ASSIGNMENT:
Give the tally of lines in the listing that include "wrist". No other words belong in the answer.
==== PROVIDED RECORDS ====
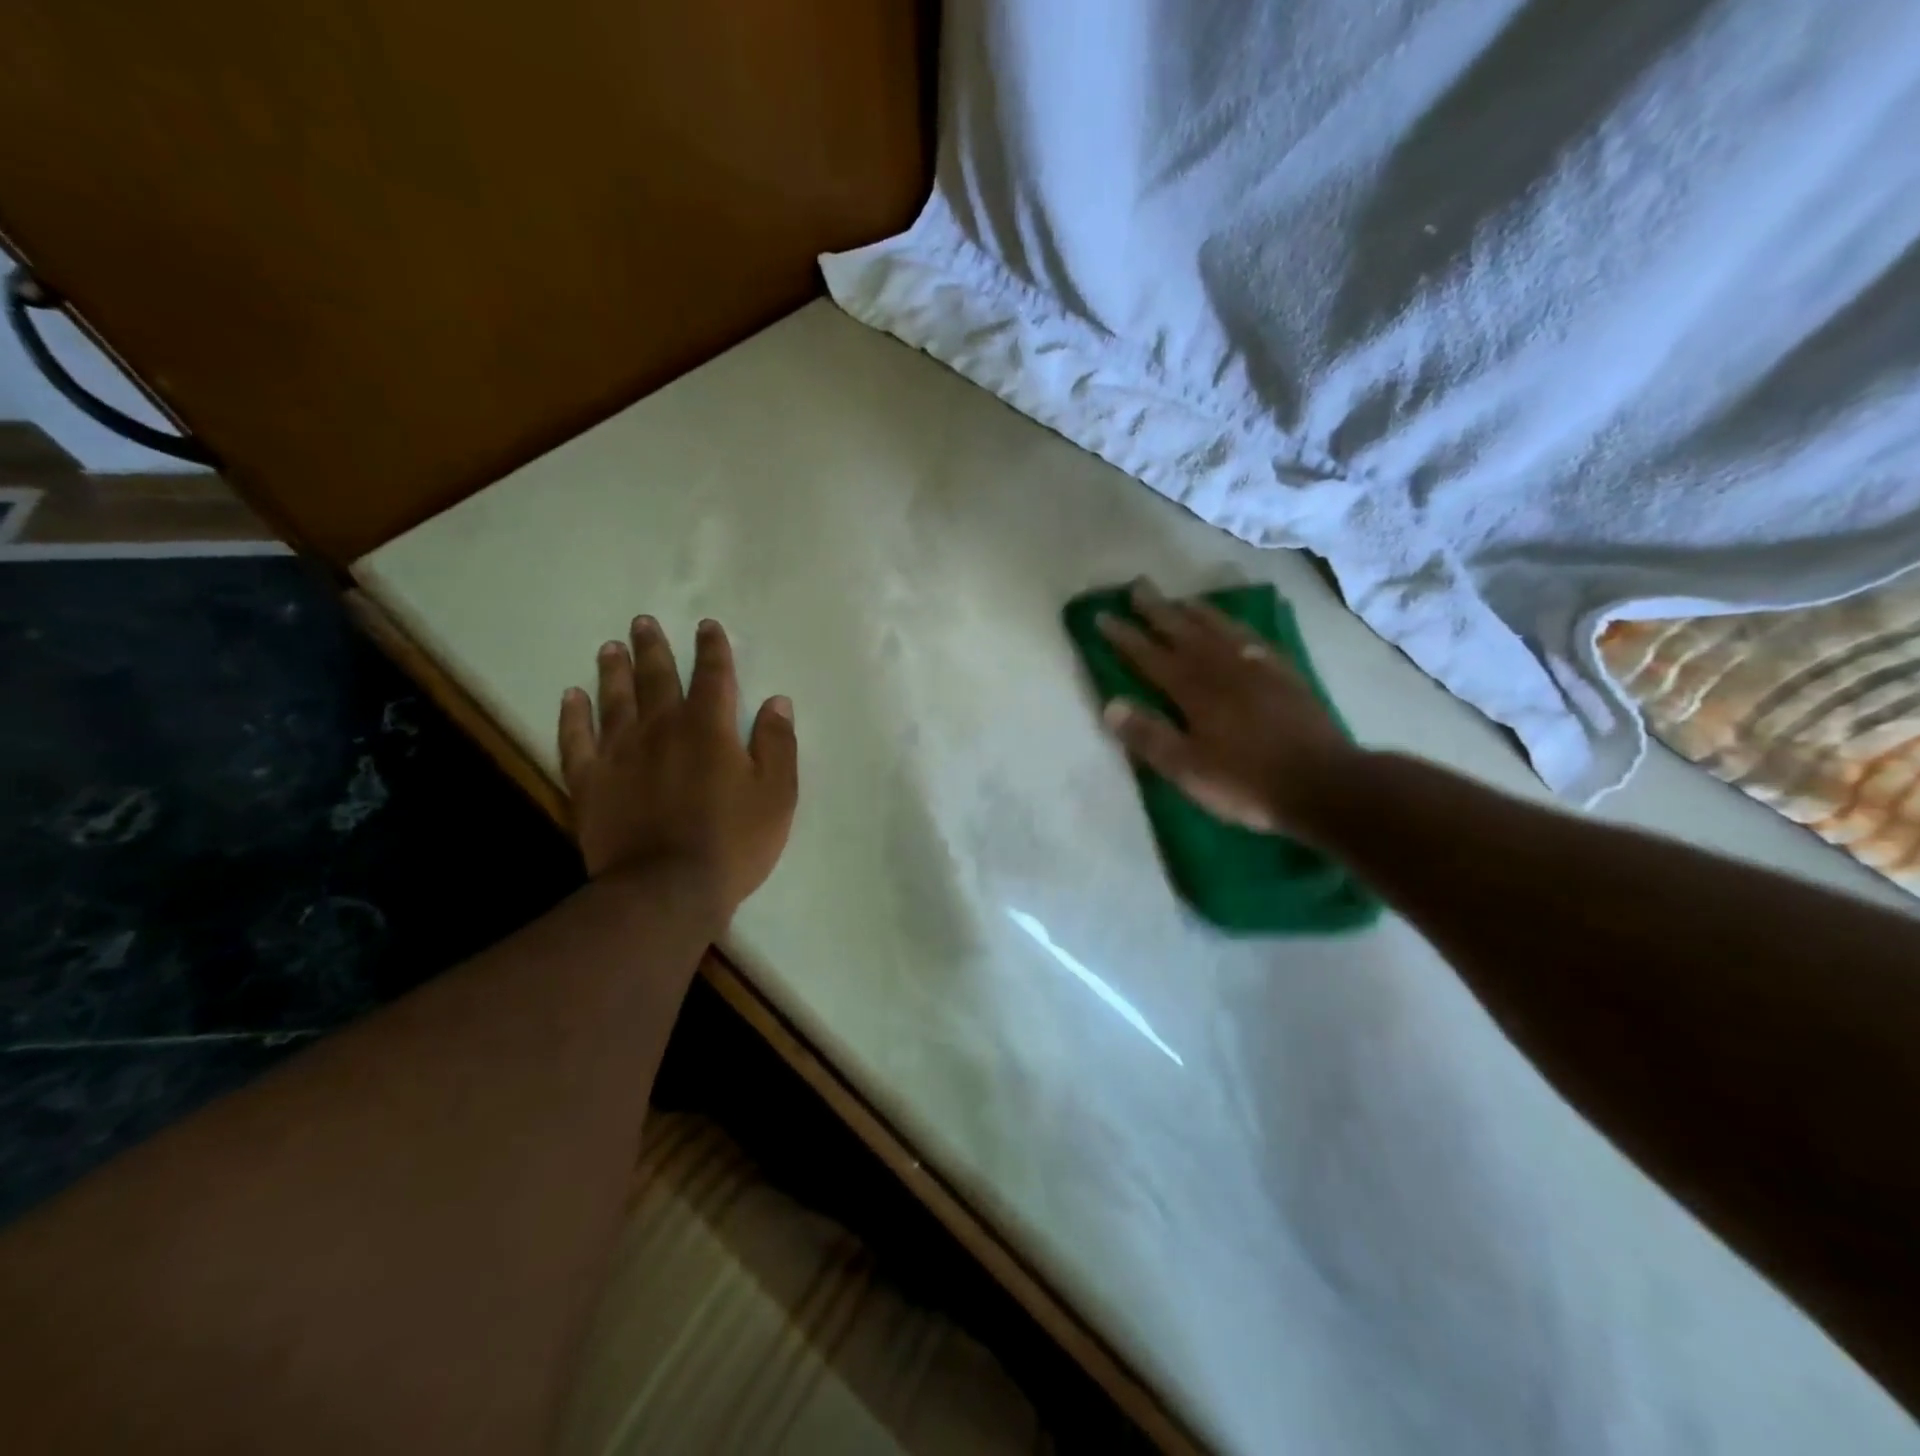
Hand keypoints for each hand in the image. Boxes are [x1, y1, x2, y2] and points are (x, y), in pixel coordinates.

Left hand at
====
==== PROVIDED RECORDS ====
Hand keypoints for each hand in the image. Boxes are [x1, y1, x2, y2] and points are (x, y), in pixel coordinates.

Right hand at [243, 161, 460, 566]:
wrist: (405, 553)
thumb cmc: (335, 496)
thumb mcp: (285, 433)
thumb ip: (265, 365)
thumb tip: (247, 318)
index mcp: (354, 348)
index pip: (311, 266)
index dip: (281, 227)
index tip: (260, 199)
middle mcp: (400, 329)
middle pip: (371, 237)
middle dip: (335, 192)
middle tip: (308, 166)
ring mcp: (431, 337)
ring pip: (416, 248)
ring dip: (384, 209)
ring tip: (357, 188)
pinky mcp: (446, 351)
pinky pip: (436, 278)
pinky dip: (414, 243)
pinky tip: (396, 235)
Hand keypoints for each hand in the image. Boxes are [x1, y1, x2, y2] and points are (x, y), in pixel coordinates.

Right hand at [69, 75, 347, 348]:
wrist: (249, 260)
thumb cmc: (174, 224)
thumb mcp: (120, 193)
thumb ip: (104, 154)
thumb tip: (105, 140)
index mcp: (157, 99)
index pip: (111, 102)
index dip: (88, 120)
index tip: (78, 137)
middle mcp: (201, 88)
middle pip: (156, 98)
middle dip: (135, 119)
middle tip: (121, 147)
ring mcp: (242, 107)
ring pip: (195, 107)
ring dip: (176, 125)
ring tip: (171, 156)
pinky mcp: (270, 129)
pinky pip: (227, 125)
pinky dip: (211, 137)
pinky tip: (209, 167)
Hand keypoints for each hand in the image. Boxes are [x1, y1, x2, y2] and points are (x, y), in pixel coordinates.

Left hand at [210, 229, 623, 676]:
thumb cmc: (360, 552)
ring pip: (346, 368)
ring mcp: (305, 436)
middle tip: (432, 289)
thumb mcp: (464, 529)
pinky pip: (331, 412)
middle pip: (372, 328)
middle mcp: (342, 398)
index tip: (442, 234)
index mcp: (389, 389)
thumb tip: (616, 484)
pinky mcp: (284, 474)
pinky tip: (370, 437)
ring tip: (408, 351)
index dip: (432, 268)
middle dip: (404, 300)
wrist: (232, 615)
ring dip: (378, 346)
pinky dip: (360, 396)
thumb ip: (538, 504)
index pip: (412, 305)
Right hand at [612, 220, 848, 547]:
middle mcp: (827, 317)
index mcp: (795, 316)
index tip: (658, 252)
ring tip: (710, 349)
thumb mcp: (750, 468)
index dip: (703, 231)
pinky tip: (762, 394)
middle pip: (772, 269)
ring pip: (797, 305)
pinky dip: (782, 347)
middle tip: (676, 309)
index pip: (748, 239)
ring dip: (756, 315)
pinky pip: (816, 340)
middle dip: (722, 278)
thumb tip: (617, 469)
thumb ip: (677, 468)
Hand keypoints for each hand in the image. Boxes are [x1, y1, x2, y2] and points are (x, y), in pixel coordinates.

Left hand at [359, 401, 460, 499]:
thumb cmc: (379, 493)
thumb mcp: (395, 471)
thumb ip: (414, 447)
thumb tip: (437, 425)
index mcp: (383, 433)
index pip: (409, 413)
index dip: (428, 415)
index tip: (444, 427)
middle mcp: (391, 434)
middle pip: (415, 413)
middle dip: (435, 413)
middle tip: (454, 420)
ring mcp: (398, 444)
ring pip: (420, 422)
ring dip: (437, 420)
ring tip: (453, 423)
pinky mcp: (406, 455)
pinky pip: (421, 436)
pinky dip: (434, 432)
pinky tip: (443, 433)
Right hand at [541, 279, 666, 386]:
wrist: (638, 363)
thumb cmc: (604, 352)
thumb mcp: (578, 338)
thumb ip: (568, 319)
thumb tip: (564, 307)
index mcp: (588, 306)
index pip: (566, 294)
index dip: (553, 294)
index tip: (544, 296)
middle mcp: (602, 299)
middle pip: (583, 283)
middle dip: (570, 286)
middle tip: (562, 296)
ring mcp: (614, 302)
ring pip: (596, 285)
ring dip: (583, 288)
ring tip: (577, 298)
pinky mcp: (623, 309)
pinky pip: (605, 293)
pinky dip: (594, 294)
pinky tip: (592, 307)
====
==== PROVIDED RECORDS ====
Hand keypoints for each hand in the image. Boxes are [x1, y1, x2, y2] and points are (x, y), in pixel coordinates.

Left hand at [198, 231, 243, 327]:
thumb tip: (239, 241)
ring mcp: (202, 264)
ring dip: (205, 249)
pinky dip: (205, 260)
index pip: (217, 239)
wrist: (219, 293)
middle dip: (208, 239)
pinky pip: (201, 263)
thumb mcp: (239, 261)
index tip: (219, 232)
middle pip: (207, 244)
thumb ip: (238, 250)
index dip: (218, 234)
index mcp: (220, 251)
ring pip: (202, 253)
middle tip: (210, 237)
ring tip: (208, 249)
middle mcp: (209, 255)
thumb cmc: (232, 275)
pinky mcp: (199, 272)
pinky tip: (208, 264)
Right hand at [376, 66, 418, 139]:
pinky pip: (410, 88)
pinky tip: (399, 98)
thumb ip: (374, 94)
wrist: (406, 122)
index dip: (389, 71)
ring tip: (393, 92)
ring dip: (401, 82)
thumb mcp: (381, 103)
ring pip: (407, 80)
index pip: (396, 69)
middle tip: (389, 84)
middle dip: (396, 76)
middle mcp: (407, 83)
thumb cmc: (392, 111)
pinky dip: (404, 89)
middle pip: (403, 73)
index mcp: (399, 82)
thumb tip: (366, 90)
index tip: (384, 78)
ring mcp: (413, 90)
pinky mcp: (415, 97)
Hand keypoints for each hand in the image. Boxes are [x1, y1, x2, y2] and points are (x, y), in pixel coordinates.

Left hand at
====
WRITTEN REPLY:
6